My best friend would answer yes to all those questions about me. She’s more reserved, more cautious and much more careful with her heart.
“You definitely go zero to sixty pretty fast,” she said, referring to those past two relationships, which lasted a whopping four months and eight months, respectively.
My favorite mentor said the same.
“Slow down, Kel. You don’t need to go all in at the very beginning. You barely know him,” she said over lunch a couple years ago as I gushed about the Uber driver I’d connected with a month earlier and was dating at the time. ”You have time to figure this out.”
Both of them were right.
I’m 36. My career, my finances and my physical and mental health have never been better.
I do have time. I don’t need to rush. I could play the game – take a breath and wait a week before agreeing to a second or third or fourth date. I could not respond to a text right away.
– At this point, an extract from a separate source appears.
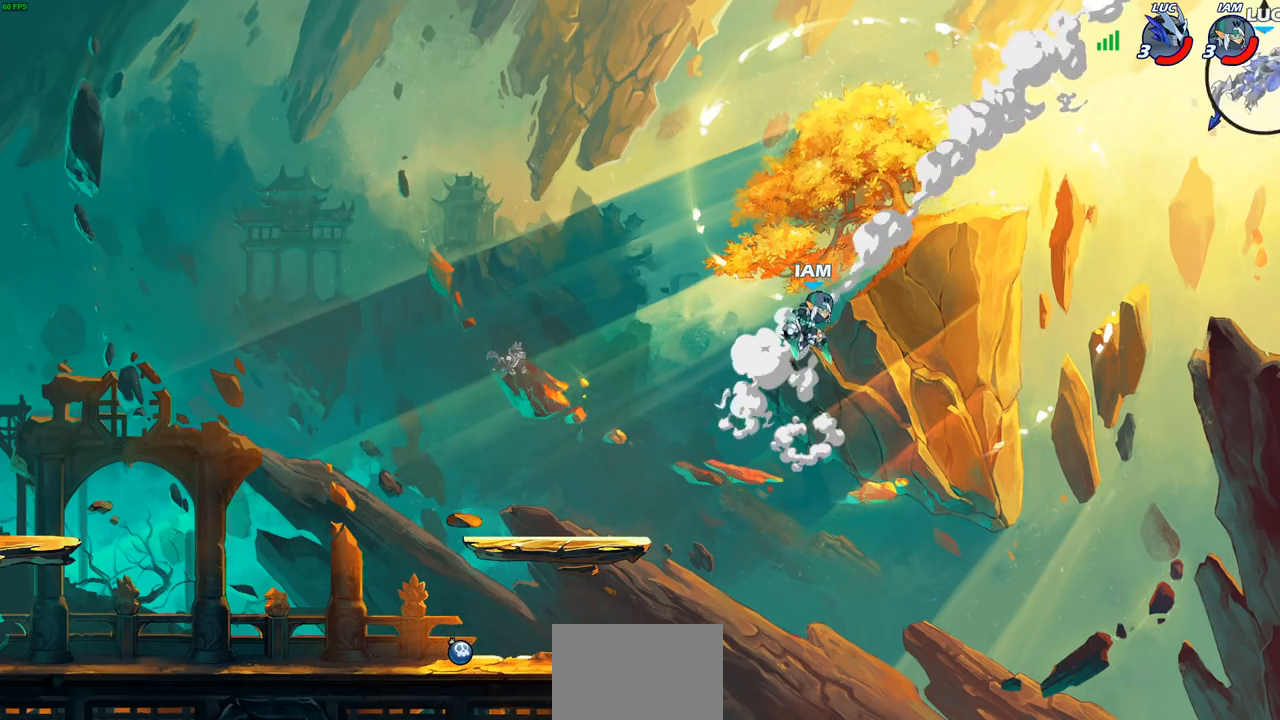
{"buttons": ["L2"], "left_stick": "left", "right_stick": "center"}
I could hold off when it comes to posting about a new relationship on social media. I could wait a year or more to see if a man truly fits into my life before making a spot for him and introducing him to my kids… but why should I have to do any of that?
A few years ago as I tried to navigate why my marriage failed and why life suddenly felt so difficult, my therapist told me I’m a deep thinker who also loves and feels very deeply. She said when I was ready, I needed to look for a relationship with the same type of person who has similar depth and self-awareness so that person could love and understand me in a way that would truly fulfill my soul.
I remember the sense of relief I had when she said those words because she made me feel so normal. In that moment, she articulated something I had spent a lot of time trying to figure out. And I’ve held on to that while navigating this (mostly shitty but sometimes amazing) world of dating as a single mom.
Just so we’re clear, even though I don’t exactly hold back when I feel a connection with someone, I still refuse to settle.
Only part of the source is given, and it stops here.